Ela era a melhor pessoa que eu conheci. Minha alma gêmea, não de maneira romântica, mas como irmã que nunca tive.

    — O que aconteceu? Estou morrendo de sede...

  Me levanto atordoada, afastando meus cabelos úmidos do rosto. Meu corpo coberto de suor e marcas da posição a qual me deitei. Caminho em direção a cozinha e pego um copo d'agua gelado.

    — Não me diz que você não se lembra que dia é hoje?

  Meus olhos acendem em alerta e se direcionam a Alice.

    — Do que você esta falando? — Pergunto preocupada por não saber do que se tratava.

    — A sua audiência para o seu primeiro caso de homicídio. VOCÊ SE ESQUECEU? — Alice diz incrédula.

    — QUANTO TEMPO EU DORMI? — Pergunto em desespero e confusa, enquanto começava a suar frio. Larguei o copo na pia e olhei para o relógio na parede. 10 horas da manhã. Corri, subindo as escadas indo em direção ao meu quarto, enquanto escuto ela falando alto comigo, para eu escutá-la de longe.

    — Você parecia tão cansada dormindo no sofá, ontem após o culto de manhã, que fiquei com pena, então preferi não te acordar.

  Nem ao menos me lembro de me deitar no sofá. A única coisa de que me recordo é daquele maldito homem no meu sonho, ou melhor, pesadelo. Acho que eu deveria fazer algumas preces antes de sair de casa novamente, ou quem sabe, até eu me putificar novamente.

  Tomei um banho rápido, sem tempo para preces agora e vesti meu tailleur cinza claro, com um par scarpin bege nos pés. Passei um perfume com suaves notas de coco adocicado, uma fina camada de gloss sabor morango nos lábios e rímel nos olhos. Certamente não preciso de mais do que isso,  para ficar apresentável o suficiente pro júri.



[ ... ]



    — "Acho que precisamos dar um tempo. Não acho que você seja o problema, de maneira alguma. Isso foi culpa minha e eu sei disso. Espero que você seja feliz sem mim. Eu te amei e sempre amarei. Te espero em outra vida, meu amor." Você acredita que esse doido mandou isso para mim por mensagem? E a gente ficou só uma vez. — Disse Alice, rindo da situação que acabara de passar, com um idiota que ela conheceu em uma das festas loucas de sempre. Típico dela.

    — Um completo babaca. Você deveria parar de frequentar baladas, para conhecer alguém. Se quer mesmo que te levem a sério, você precisa parar de procurar pessoas nos lugares errados. Como por exemplo, onde a mulher é desvalorizada e vista como um objeto de usufruto alheio. — Reviro os olhos, sabendo que isso deveria ser óbvio para qualquer mulher. Mas claro, como amiga meu trabalho é ajudar, mesmo que às vezes seja difícil.

    — Errada você não está, mas mesmo assim... você me conhece, eu não perderia uma saideira por nada neste mundo. — Ela brinca descontraída, enquanto olho no relógio o horário marcado com seriedade.

    — Preciso ir embora, a audiência é daqui 1 hora e ainda tenho que revisar a papelada. — Estava sentindo o cansaço tomar meu corpo, dormi pessimamente e ainda teria que revisar os documentos.

    — Ok, então... gostaria de uma carona, daqui do restaurante até la? — Ela sugere vendo que eu não aguentaria andar nem um quarteirão completo com esse salto alto num calor de 27 graus.

    — Com certeza, sim! — Me levanto e vou até a caixa registradora, onde se encontra uma atendente, com um sorriso simpático no rosto. 
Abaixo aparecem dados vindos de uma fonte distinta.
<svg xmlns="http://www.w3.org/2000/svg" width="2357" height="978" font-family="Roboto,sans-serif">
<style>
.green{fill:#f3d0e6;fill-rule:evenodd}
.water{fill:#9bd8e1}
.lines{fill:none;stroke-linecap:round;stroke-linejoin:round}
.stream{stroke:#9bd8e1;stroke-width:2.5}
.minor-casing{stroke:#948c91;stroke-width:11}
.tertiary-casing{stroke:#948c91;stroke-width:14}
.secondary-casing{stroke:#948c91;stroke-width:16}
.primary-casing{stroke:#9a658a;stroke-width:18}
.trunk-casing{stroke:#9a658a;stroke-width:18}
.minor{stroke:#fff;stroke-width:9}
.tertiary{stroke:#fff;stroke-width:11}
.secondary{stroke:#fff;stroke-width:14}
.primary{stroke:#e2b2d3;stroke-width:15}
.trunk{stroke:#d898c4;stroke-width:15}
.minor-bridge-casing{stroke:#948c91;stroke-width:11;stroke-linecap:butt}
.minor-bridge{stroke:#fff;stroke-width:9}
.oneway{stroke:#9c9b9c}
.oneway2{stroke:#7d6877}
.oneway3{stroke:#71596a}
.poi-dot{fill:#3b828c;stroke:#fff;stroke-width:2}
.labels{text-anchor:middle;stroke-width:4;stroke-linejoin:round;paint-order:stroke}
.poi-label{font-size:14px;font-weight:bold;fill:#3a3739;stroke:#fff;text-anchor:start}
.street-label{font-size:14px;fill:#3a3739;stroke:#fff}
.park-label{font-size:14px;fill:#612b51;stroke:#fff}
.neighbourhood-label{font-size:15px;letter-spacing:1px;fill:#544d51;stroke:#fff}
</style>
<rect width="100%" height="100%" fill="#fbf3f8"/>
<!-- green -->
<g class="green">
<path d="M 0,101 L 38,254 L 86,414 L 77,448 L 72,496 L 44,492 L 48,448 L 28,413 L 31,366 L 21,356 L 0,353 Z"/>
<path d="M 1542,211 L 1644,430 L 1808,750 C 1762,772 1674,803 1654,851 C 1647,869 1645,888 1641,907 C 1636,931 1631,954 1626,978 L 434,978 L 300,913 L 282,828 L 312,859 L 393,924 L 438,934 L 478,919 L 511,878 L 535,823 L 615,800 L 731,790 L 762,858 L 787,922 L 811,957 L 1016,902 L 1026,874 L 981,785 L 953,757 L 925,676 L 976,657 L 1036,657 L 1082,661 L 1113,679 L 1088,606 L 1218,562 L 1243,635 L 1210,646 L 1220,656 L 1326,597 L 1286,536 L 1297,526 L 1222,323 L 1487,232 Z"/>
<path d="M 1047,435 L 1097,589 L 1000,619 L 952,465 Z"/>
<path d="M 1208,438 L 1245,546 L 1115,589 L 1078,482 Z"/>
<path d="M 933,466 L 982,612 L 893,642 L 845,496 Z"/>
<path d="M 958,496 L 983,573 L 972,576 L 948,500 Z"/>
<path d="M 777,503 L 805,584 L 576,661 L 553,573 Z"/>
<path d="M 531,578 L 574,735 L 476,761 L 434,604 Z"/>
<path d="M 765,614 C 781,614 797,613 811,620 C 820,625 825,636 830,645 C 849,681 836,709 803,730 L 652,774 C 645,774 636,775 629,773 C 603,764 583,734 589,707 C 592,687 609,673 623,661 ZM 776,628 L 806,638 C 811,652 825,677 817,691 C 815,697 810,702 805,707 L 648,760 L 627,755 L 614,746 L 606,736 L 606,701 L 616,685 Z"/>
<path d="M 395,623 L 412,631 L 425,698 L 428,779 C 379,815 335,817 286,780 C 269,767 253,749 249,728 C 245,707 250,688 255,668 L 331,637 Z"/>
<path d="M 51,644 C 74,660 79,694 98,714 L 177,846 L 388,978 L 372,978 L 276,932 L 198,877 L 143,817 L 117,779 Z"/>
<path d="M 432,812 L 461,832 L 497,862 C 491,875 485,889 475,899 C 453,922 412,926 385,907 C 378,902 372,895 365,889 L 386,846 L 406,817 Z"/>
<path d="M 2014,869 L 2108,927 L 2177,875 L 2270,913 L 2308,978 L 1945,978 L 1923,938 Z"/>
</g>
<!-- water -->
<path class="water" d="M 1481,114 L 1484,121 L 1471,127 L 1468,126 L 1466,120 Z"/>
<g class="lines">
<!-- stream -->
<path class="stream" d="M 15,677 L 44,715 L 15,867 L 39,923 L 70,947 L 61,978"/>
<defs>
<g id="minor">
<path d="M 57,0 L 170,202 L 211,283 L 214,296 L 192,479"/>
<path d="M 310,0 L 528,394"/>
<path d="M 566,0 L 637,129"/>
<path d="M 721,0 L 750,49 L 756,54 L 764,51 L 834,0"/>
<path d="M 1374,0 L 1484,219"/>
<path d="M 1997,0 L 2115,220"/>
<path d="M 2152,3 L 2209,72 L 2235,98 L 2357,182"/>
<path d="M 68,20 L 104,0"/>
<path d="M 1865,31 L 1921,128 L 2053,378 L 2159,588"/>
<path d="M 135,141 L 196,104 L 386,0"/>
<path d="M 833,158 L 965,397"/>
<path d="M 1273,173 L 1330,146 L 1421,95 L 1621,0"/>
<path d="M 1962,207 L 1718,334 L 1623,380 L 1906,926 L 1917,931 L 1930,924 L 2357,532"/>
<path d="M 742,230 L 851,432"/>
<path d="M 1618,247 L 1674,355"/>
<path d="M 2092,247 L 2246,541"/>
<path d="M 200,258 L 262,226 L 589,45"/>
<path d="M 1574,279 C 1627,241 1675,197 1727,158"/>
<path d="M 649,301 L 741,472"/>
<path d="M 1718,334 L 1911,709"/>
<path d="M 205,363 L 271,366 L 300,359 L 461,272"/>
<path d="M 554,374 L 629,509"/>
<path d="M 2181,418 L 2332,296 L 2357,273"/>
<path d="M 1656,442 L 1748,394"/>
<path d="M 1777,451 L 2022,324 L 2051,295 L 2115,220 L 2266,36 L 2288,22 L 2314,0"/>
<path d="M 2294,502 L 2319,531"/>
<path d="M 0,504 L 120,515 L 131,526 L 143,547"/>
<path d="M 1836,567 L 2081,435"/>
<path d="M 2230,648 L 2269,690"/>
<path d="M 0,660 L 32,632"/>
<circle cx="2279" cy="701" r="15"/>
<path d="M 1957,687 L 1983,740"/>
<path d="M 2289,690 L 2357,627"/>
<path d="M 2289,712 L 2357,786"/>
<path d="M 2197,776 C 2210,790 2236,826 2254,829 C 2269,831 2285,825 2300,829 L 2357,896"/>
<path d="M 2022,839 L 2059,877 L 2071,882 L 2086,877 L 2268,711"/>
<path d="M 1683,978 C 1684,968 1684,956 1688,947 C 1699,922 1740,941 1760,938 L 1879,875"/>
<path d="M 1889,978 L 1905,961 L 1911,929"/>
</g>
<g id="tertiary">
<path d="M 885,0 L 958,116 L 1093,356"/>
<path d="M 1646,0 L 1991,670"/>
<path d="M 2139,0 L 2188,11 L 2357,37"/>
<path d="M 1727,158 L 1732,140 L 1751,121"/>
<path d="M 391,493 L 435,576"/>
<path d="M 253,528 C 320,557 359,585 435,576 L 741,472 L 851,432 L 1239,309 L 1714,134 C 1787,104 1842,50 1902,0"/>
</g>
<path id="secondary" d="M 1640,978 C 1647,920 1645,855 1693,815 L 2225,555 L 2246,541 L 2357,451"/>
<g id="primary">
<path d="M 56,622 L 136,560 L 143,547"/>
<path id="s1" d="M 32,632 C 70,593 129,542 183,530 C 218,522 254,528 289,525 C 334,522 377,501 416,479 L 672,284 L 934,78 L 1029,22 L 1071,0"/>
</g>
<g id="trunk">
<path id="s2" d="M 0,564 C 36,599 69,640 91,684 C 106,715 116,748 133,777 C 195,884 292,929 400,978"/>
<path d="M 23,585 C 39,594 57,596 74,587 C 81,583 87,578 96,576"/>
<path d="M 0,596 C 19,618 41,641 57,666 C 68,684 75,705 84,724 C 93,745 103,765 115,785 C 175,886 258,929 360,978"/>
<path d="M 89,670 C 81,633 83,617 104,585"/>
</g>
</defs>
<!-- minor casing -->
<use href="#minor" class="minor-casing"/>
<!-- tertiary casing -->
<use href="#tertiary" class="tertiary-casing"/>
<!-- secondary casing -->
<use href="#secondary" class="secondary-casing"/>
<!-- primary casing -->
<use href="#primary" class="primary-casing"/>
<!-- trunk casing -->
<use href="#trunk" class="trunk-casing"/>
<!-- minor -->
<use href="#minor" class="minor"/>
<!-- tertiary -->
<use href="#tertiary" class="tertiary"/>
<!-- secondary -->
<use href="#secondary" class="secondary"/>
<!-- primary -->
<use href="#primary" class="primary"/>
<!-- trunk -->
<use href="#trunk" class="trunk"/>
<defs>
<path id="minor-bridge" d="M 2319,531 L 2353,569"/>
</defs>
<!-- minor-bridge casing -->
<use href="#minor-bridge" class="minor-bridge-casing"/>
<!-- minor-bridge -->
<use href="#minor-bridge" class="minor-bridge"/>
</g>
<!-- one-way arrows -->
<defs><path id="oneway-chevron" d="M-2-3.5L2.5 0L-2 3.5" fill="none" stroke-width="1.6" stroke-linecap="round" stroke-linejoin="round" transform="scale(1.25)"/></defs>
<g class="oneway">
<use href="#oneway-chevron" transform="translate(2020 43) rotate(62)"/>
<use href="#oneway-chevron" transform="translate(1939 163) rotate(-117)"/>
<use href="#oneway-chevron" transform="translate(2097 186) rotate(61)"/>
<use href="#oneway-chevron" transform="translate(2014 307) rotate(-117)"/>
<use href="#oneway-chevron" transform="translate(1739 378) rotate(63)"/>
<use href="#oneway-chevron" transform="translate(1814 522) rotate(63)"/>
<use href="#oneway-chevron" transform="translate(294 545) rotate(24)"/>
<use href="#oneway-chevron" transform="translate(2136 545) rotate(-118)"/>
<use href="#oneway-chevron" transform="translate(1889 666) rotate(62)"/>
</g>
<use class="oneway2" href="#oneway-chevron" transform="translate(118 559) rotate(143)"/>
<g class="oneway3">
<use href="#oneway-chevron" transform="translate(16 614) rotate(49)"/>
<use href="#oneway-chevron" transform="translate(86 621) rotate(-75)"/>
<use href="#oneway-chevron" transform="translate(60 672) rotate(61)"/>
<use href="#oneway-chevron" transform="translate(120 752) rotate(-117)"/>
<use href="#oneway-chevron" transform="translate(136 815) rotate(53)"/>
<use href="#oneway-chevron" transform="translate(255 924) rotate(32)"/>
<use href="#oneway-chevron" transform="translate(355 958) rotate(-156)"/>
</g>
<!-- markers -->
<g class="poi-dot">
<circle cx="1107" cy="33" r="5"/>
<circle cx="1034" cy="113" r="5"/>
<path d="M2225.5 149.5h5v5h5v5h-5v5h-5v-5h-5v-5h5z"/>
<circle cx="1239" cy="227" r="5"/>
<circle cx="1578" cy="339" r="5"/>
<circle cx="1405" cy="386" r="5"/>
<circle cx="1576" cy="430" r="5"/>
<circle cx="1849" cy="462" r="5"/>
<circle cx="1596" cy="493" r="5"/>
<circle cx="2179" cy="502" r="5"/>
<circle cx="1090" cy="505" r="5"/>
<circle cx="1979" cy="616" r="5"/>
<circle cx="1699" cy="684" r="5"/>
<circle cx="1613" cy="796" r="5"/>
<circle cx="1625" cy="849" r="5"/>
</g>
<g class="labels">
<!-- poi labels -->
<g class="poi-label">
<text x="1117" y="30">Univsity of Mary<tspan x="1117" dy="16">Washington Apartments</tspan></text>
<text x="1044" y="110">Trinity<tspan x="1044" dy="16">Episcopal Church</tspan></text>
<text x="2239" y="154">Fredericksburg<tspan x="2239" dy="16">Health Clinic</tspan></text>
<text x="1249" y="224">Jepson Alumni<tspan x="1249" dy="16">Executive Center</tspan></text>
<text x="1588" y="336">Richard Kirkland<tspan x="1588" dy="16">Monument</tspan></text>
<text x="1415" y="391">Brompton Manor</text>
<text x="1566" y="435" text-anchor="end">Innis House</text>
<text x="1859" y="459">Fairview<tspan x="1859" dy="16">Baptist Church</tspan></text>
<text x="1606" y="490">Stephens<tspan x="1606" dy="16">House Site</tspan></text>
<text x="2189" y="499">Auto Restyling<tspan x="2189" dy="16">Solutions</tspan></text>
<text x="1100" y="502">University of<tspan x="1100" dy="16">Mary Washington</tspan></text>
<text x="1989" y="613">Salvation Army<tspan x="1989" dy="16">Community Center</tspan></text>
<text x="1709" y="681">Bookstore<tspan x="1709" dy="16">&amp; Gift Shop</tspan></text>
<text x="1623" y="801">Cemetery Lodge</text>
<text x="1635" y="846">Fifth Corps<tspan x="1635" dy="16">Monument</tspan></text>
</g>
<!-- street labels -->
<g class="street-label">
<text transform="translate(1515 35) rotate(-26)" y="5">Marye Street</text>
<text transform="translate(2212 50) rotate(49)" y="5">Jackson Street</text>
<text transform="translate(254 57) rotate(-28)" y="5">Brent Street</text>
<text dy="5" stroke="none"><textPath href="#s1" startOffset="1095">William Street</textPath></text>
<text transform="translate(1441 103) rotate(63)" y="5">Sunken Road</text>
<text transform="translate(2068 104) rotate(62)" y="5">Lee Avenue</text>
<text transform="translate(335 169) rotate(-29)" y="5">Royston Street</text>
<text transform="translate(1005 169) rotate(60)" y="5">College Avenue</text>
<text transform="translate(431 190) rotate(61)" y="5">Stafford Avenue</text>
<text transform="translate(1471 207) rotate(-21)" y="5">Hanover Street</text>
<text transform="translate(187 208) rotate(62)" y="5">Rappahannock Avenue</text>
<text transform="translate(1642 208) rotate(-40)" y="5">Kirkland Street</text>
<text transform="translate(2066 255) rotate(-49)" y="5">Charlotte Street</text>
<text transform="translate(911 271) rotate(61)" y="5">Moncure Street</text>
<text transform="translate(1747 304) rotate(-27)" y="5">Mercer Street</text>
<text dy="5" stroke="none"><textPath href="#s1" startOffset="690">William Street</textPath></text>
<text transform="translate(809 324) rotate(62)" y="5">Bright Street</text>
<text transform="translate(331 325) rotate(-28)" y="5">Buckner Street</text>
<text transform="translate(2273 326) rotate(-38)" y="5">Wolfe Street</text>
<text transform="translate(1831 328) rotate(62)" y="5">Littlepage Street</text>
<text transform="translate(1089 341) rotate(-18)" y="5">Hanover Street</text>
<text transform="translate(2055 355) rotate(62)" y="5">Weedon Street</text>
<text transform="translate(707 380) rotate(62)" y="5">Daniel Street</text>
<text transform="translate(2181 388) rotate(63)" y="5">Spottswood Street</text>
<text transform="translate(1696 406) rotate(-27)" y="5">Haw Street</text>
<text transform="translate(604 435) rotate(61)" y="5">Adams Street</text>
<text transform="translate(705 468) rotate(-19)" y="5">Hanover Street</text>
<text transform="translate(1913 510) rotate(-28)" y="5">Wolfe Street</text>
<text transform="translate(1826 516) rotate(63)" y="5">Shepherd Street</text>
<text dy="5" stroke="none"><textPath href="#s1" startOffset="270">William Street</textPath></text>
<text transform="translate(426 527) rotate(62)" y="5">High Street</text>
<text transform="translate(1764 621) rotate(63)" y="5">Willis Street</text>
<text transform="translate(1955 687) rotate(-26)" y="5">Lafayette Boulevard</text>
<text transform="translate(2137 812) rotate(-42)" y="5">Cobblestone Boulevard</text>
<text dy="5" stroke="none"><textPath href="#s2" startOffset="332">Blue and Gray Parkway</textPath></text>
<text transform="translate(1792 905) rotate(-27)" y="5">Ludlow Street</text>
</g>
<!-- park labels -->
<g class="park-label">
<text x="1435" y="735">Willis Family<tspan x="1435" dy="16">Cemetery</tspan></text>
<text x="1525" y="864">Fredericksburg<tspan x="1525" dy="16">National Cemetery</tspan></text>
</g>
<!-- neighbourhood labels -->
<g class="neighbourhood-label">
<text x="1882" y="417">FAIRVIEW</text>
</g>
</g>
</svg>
  Enquanto caminhava, meus olhos cruzaram com um olhar familiar. Olhos negros como escuridão, aqueles mesmos olhos que vi em meu sonho. Só de lembrar me causa arrepios. Minhas lembranças sobre a feição do homem no sonho já haviam desaparecido parcialmente, mas aqueles malditos olhos ainda fuzilavam meus pensamentos. Em um piscar de olhos, ele havia desaparecido na multidão. Mas talvez... seja coisa da minha cabeça e eu não devesse dar tanta importância, para algo que nem ao menos se assemelha a realidade. Seria impossível um demônio me querer, definitivamente o máximo que ele conseguiria é um fora.

  Cheguei até a atendente e paguei a conta do restaurante. Logo após, me direcionei ate o carro para que pudéssemos finalmente chegar até meu trabalho.



[ ... ]



  Eu gostava de pensar que as pessoas poderiam ser salvas. Bem, não todas, mas em sua grande maioria. Não era errado pensar que haviam casos que realmente a vitima era o culpado e vice-versa. Para mim, o mal me fascinava de certa forma, gostava de aprender sobre ele, entender como ele era e diferenciar ele do bem. Mas me aliar a ele? Bem... acho que estaria fora de questão.

    — Considerando que meu cliente não foi encontrado, a faca da cena do crime continha tanto o DNA do suposto agressor, quanto o dele. Incluindo o fato de que, no laudo médico foram encontrados resíduos da vítima no casaco do agressor, que supostamente estava usando aquela noite, visto que fora flagrado por uma câmera, na rua Palm as 8 horas da noite, no mesmo dia em que meu cliente desapareceu. Eu reforço minha tese sobre o senhor Gomez ser o culpado, pelo desaparecimento. — Sentei-me novamente a cadeira e comecei a rezar internamente para que a juíza e o júri aceitassem meus pontos.

  Esperamos por cerca de 1 hora pela avaliação do júri. Após este longo tempo a juíza retoma a sua cadeira, para que pudesse finalmente dar o veredito.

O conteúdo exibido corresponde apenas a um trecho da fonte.